Yeah, our expectation is internally that we're pushing as early in the second half of this year as possible. We have an internal goal to be installed, commissioned, installed, started up, commissioned by the end of this half, this fiscal year for us, which is in June. So we expect production to be starting to go in the July-August timeframe, and on a full capacity basis, that would accomplish just under a gigawatt hour for this year. Our expectation is to hit as high of that mark as we can. So we're really shooting for as soon as the second half as we can. So we're already going to be responding to some of the pipeline that we've got now to meet those requirements and expectations to get that going and to confirm based on our ownership in the joint venture, we will be able to consolidate the full financials.
Excellent. That's helpful. And Artis, you referenced a couple of times the higher margin from utility and CNI. I know you don't want to quantify it this early, but you can talk about just how margins could look from the Georgia plant versus what you've been generating so far.
Yeah. For us, when we talk margin, we don't only talk percentage, but we do talk margin dollars too, right? So there's going to be a lot more capacity, a lot more revenue, generating a lot more margin. But, you know, our expected revenues are in the mid-20s percent at this point that we're seeing for U.S. production is our expectation. We're shooting for as high as 30, but we know that the market is going to be something that's going to dictate that in the beginning. And we also measure dynamics and costs, but that's our expectations in the mid-20s.
Okay. And then comfort level in terms of the financing, you still have the two more milestones to hit. You have raised some cash. I know you're going to have increasing working capital demands in terms of the timing and your ability to hit those two thresholds.
Yeah, we feel very confident in our ability to meet that. In fact, we're being very selective in how we try to achieve those next two milestones, whether looking at different combinations of you know, more equity debt, some other selective ways to do it is the most, you know, utilize the money in the most way that supports our shareholders.
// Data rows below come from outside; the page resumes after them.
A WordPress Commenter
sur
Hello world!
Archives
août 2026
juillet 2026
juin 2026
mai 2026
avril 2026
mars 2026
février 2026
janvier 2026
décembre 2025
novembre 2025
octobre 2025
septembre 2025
But, yeah, we feel very confident that we're going to be able to raise that capital.
Great. Thanks, Artis. Thanks, Steve. You bet, Steve. Thanks, Steve.
Thank you. There are no further questions at this time. I'd like to hand the floor back over to Artis Johnson for any closing comments.
Yeah, thanks, Operator. And I just want to say thanks again to everyone for joining us today and for your continued interest in NeoVolta. We're excited about the progress that we've made and the opportunities ahead as we execute on our strategy to become fully an integrated energy solutions provider. That's our goal. We look forward to updating you on our progress next quarter.
And have a great day. Thank you all.
This concludes today's conference. You may disconnect your lines at this time. Thank you for your participation.